▶ [Task input]
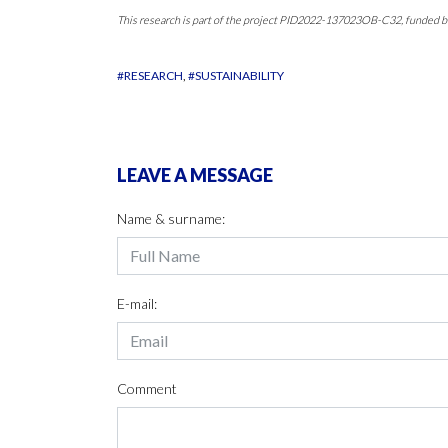
This research is part of the project PID2022-137023OB-C32, fund
#RESEARCH
#SUSTAINABILITY
LEAVE A MESSAGE
Name & surname:
E-mail:
Comment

▶ [Work instruction] What's needed is every record restated exactly, pictures excluded.

▶ [Exercise answer]
This research is part of the project PID2022-137023OB-C32, fund
#RESEARCH
#SUSTAINABILITY
LEAVE A MESSAGE
Name & surname:
E-mail:
Comment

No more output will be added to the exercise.